Latency is another name for the transfer delay on a data connection, e.g. between a server and a client.
This is quite important because if an important event occurs (e.g the server registers someone casting a spell) the news of that event have to travel to your PC, and your reaction to that event has got to travel back. The longer that takes, the less time remains for you react. If your round-trip latency ("ping", measuring the time a data packet needs to reach the other end and come back) is 250ms, a 1/4 second activated skill will have hit you before your reply even reaches the server.
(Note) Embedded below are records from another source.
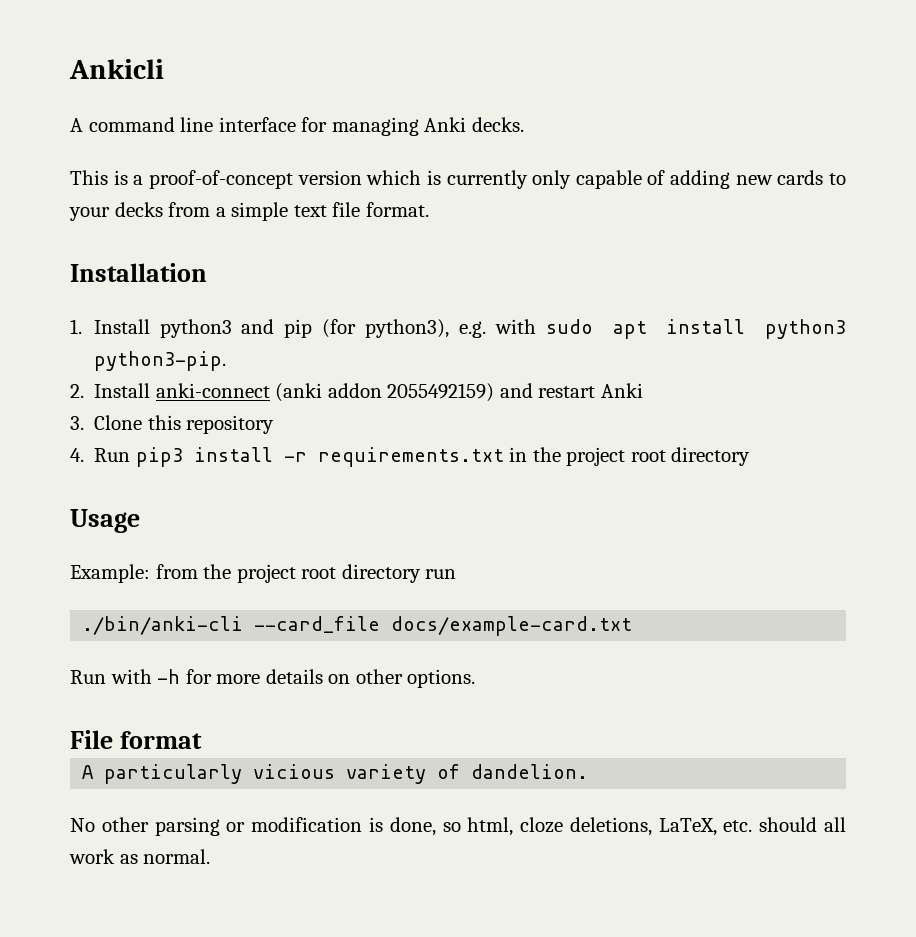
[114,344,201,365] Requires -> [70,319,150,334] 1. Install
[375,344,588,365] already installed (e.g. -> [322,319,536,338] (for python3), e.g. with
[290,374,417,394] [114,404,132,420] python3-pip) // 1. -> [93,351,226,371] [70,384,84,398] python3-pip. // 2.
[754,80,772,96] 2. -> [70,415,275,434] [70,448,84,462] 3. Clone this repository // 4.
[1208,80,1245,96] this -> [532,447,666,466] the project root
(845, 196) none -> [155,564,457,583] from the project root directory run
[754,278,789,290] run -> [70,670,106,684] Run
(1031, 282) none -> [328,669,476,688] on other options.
Lag is not directly caused by the "speed" of your connection measured in bits/s (called "throughput"), but it is affected by how many "hops" (intermediate stations) there are on the connection, and how "clogged" these are (i.e. how long data packets have to wait before it's their turn to be sent), and even by how much data is collected into a single data packet (if your data waits for a larger data packet to fill up before it is sent, it has to wait longer = more latency).
When a player is suffering from lag it means his or her computer or internet connection is causing a delay in his or her awareness of what is going on in the game. This is normally caused when the data packets sent take longer than normal to reach the server and/or vice versa.
Lag can adversely affect game play in many ways, for example when a party is attacking a mob, a lagging player will see monsters in places they no longer occupy, reduce the time a person has to interrupt a skill, will hit monsters that have already died and react to conditions that no longer persist. E.g. Try to heal someone who is dead or remove a hex that is no longer there. In the eyes of the party, the player will be standing around, then running at a corpse, then casting a meaningless spell. In a very bad case of lag a player may not be able to move at all for a short amount of time.
Lag may also cause rubber banding whereby a player moves to a location then immediately appears back where he or she came from; this may occur multiple times before a player can walk properly again.
Heroes and Henchmen are not affected by lag, the server controls them even if you are lagged out.
Ping is a tool used to measure the transfer speed of client and server packets to each other. A packet is sent to the server and back. The time that this takes is measured in milliseconds. A lower ping is better, and users should target a latency of 200 ms or less for natural gameplay.
Users can monitor their ping through the Performance Monitor by placing their cursor over the small round icon on the player's screen just above the bottom right corner.
- Typing /stuck, /jump or any Emote will request the server for your current location, this can be used when you think you have gone out of sync with the server.
- Check your connection for physical interference; if you have other hardware connected to the internet line they may be interfering with the transfer of data. This is especially true with dial-up and DSL connections.
- If you share your connection with multiple machines through a router or similar device, peak activity can cause heavy lag, as well as bandwidth reduction (see the next note, which also applies for other clients on your network)
- Close all other internet-related programs on your computer to reduce lag (especially instant messengers or video conferencing software).
- If you have a wireless network, latency can be compounded by signal interference or physical obstruction. Try to move closer to your router or access point, if possible, and ensure that as few walls as possible are blocking the line between you and it.
- Some seemingly unrelated devices like wireless mice and cell phones can jam or scramble wireless signals through interference. If you suspect this may be happening, experiment with the device on and off. Older microwave ovens in particular have been known to do this.
- Occasionally, individual Guild Wars servers may have problems. If you experience severe lag only in a certain mission area, try starting that mission from an international district (note that if the server's IP range does not change this is unlikely to help, except in the case where that particular server is overloaded).
- If your internet service provider gives you dynamic IPs and you have noticed that they can be from different ranges, try disconnecting from your ISP and reconnecting until you get an IP from a different range. Sometimes a different IP range may have fewer network "hops" to traverse to the game servers, resulting in improved latency.
While playing with lag is no fun for anyone, certain professions suffer from bigger drawbacks than others:
- Any melee class suffers from more rubber banding than ranged or caster classes, because they have to run around more.
- Interrupters have an especially hard time, for obvious reasons.
- Playing a monk can be difficult because you might not be able to save a person's life before they die.